Fast forward 60 years, and the end result of these two days is that Americans - whether privately insured or publicly covered - tend to be over-insured, and thus less sensitive to prices. And so we come to a paradox: American health care is so expensive because it's so cheap.

So now the challenge is to hold strong against the forces proposing to address the economic failure of over-insurance with expanded universal insurance. Lord Beveridge (1879-1963) was an intellectual civil servant who as a young man earns the enmity of the labor unions during WWI, yet eventually becomes the father of the modern welfare state in the years after WWII.

Social Insurance and Allied Services was published in December 1942 and outlined a vision of society’s battle against the five giants, idleness, ignorance, disease, squalor and want. The report proposed a system of cash benefits, financed by equal contributions from the worker, the employer and the state, together with a public assistance safety-net. Underlying this system were three assumptions, all necessary, Beveridge argued, for the abolition of want: a national health service available to all, tax-financed family allowances and a commitment to state action to reduce unemployment.
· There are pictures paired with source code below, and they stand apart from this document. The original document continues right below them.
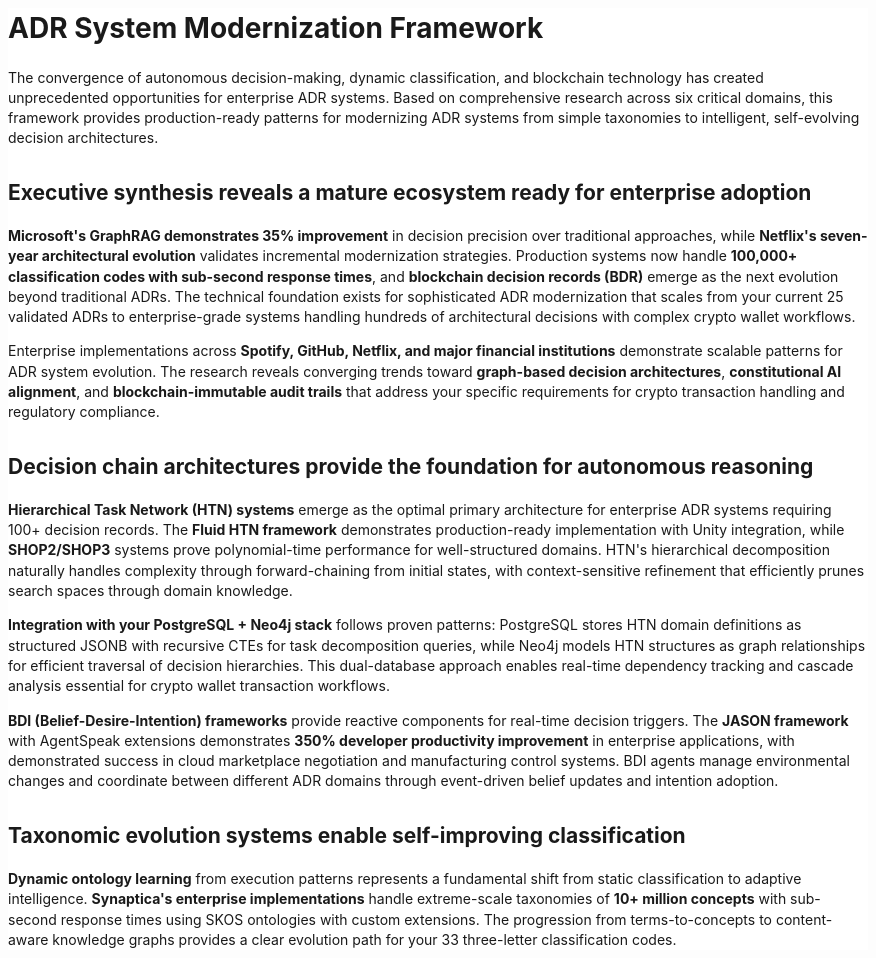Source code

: # ADR System Modernization Framework

The convergence of autonomous decision-making, dynamic classification, and blockchain technology has created unprecedented opportunities for enterprise ADR systems. Based on comprehensive research across six critical domains, this framework provides production-ready patterns for modernizing ADR systems from simple taxonomies to intelligent, self-evolving decision architectures.

## Executive synthesis reveals a mature ecosystem ready for enterprise adoption

**Microsoft's GraphRAG demonstrates 35% improvement** in decision precision over traditional approaches, while **Netflix's seven-year architectural evolution** validates incremental modernization strategies. Production systems now handle **100,000+ classification codes with sub-second response times**, and **blockchain decision records (BDR)** emerge as the next evolution beyond traditional ADRs. The technical foundation exists for sophisticated ADR modernization that scales from your current 25 validated ADRs to enterprise-grade systems handling hundreds of architectural decisions with complex crypto wallet workflows.

Enterprise implementations across **Spotify, GitHub, Netflix, and major financial institutions** demonstrate scalable patterns for ADR system evolution. The research reveals converging trends toward **graph-based decision architectures**, **constitutional AI alignment**, and **blockchain-immutable audit trails** that address your specific requirements for crypto transaction handling and regulatory compliance.

## Decision chain architectures provide the foundation for autonomous reasoning

**Hierarchical Task Network (HTN) systems** emerge as the optimal primary architecture for enterprise ADR systems requiring 100+ decision records. The **Fluid HTN framework** demonstrates production-ready implementation with Unity integration, while **SHOP2/SHOP3** systems prove polynomial-time performance for well-structured domains. HTN's hierarchical decomposition naturally handles complexity through forward-chaining from initial states, with context-sensitive refinement that efficiently prunes search spaces through domain knowledge.

**Integration with your PostgreSQL + Neo4j stack** follows proven patterns: PostgreSQL stores HTN domain definitions as structured JSONB with recursive CTEs for task decomposition queries, while Neo4j models HTN structures as graph relationships for efficient traversal of decision hierarchies. This dual-database approach enables real-time dependency tracking and cascade analysis essential for crypto wallet transaction workflows.

**BDI (Belief-Desire-Intention) frameworks** provide reactive components for real-time decision triggers. The **JASON framework** with AgentSpeak extensions demonstrates **350% developer productivity improvement** in enterprise applications, with demonstrated success in cloud marketplace negotiation and manufacturing control systems. BDI agents manage environmental changes and coordinate between different ADR domains through event-driven belief updates and intention adoption.

## Taxonomic evolution systems enable self-improving classification

**Dynamic ontology learning** from execution patterns represents a fundamental shift from static classification to adaptive intelligence. **Synaptica's enterprise implementations** handle extreme-scale taxonomies of **10+ million concepts** with sub-second response times using SKOS ontologies with custom extensions. The progression from terms-to-concepts to content-aware knowledge graphs provides a clear evolution path for your 33 three-letter classification codes.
The comparative level of, ignorance, disease, squalor and want between the present and the recent past is remarkable. How often do Americans speak of tatterdemalion? Idleness gives way to leisure time as the economy keeps most people busy. As Dr. Gratzer points out: “In most other sectors of the economy, costs fall with advancements in technology”, so the affordability problem can be improved by moving back towards market established pricing. The big impediment, however, remains the lure of “tax-financed family allowances”.